“Bugs are a key component of our ecosystem. So many creatures on Earth depend on them - and we do, too."
Step into Exploratory Hall and venture to the bottom floor and you will find dozens of pinned butterflies, moths, beetles, wasps, dragonflies, crickets, and many more insect specimens displayed in wooden frames behind one of the glass exhibits lining the hall.
Although it is currently missing a nameplate, the exhibit was created and curated by Honors College alumna Marguerite "Maggie" Deely (2020). Maggie developed this exhibit as a result of her work in HNRS 361: Research & Creative Projects Seminar and at the Smithsonian-Mason School of Conservation.

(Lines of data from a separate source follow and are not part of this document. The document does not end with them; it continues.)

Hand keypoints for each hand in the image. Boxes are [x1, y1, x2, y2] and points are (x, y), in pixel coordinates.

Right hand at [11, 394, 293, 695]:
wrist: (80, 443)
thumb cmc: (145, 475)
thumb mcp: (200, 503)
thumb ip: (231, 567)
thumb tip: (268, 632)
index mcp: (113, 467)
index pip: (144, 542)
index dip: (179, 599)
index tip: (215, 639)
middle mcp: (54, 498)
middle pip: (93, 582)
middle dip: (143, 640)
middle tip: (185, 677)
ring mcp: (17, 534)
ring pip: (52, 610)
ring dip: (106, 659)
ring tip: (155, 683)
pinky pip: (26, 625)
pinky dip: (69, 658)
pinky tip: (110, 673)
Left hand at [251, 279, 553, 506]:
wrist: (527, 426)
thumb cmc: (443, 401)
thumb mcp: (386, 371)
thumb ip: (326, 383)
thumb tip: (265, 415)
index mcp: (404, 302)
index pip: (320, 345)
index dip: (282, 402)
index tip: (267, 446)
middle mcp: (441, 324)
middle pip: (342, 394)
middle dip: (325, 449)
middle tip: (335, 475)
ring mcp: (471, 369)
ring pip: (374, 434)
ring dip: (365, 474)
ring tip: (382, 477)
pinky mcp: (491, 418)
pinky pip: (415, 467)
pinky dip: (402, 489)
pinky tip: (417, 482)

Describing how the exhibit met a goal she had developed in her first year at Mason, Deely explains: “In my freshman year, I had seen all those empty display cases in Exploratory [Hall], and…I was like, ‘Wow, I want to figure out, how can I get something in one of these display cases?”’

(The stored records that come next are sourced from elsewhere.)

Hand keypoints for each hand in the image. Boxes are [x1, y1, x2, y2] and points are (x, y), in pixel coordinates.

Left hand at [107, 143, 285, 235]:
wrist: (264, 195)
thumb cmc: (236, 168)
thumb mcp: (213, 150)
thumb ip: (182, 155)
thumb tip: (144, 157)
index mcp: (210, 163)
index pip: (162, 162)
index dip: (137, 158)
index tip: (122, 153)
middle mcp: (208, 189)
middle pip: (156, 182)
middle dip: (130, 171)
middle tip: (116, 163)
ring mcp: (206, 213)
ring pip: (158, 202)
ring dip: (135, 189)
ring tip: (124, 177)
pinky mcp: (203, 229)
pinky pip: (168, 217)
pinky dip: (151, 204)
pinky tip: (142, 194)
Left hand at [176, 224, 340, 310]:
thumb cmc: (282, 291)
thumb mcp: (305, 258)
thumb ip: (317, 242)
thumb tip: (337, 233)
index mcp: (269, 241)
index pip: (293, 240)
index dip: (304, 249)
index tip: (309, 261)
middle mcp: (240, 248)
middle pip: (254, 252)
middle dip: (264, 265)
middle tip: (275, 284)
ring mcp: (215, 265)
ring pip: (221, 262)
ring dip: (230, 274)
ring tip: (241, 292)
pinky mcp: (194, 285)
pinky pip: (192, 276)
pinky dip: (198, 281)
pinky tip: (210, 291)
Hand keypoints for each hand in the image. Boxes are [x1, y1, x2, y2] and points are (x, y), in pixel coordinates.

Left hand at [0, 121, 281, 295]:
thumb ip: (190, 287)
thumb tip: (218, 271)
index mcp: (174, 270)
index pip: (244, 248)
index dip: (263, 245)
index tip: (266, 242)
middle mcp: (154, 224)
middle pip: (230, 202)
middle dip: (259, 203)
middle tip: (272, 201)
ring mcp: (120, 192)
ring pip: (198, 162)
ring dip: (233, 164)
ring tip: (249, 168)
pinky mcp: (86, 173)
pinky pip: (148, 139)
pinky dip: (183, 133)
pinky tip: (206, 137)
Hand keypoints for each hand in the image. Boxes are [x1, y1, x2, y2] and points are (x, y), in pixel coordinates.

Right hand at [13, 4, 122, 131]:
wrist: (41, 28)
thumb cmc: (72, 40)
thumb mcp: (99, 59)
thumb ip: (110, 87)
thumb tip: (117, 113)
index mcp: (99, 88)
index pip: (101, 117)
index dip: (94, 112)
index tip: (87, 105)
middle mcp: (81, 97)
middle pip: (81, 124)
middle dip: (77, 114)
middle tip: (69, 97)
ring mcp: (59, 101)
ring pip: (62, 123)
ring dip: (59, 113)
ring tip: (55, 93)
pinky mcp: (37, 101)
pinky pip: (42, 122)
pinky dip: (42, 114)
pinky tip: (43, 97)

Her answer to this question finally took shape during her senior year, when she took HNRS 361: Research & Creative Projects Seminar, a course dedicated to developing an individually designed research or creative project taught by Honors College Director of Communications Richard Todd Stafford. In this course, Deely chose a creative project where she was able to assemble her insect exhibit and make it come to life. "I had always wanted to take on this project since my freshman year, so I was really happy that I was given a class with the freedom to be able to do that—you know, creative projects outside of the box.”
“There’s been a lot of research showing significant decline in insect populations. It’s a topic that needs more attention, and it’s a group of animals that need more attention...We need to start caring about them and work on conserving important bug species,” she explained.

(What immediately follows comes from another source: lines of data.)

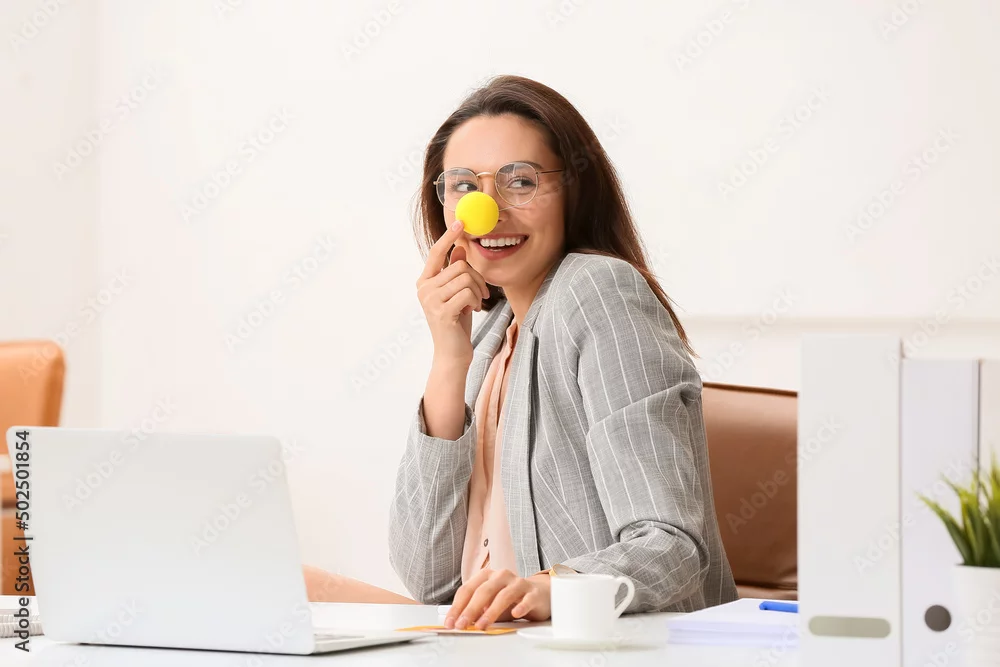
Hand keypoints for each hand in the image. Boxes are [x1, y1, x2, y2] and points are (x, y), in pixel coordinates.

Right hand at [416, 220, 489, 367]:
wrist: (452, 353)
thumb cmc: (456, 322)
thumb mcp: (457, 293)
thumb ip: (454, 271)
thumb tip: (460, 247)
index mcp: (425, 281)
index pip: (436, 252)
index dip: (449, 236)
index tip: (461, 221)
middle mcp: (424, 288)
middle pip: (459, 265)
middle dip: (476, 278)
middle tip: (481, 293)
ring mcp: (430, 300)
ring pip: (465, 277)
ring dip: (478, 290)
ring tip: (475, 303)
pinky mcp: (441, 311)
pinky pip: (467, 292)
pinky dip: (476, 300)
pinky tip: (472, 310)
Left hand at [444, 569, 551, 629]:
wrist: (539, 594)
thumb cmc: (512, 599)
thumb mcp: (490, 603)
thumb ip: (478, 610)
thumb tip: (462, 622)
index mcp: (487, 576)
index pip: (467, 589)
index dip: (457, 606)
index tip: (450, 622)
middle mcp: (501, 576)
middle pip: (483, 591)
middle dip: (470, 609)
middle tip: (462, 625)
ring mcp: (518, 582)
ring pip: (503, 595)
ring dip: (491, 612)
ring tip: (482, 625)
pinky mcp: (533, 592)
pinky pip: (526, 599)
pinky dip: (520, 607)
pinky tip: (515, 614)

However, Deely’s passion for insect conservation and awareness does not stop here. She also serves as a shining example of someone making a difference and spreading awareness in her everyday life.
“I’m a teacher right now [for students with] learning disabilities. One of my students is obsessed with insects, and so we talk about insects every day.” She paused and smiled after recalling a fond memory.
“I get to use my knowledge to show this kid that I know what I’m talking about…He asked me the other day, ‘What’s your favorite type of ant?’ and I was like, ‘Actually, that’s a great question!’ And, it’s just funny. Somehow, I still get to use that knowledge and even he teaches me stuff about insects.”
Deely plans to continue working on her exhibit next semester, adding her name to the project she put her heart into and expanding on her message of insect conservation. She hopes to one day make exhibits for Smithsonian museums and continue spreading the message of how insects are fascinating building blocks for the foundations of our Earth.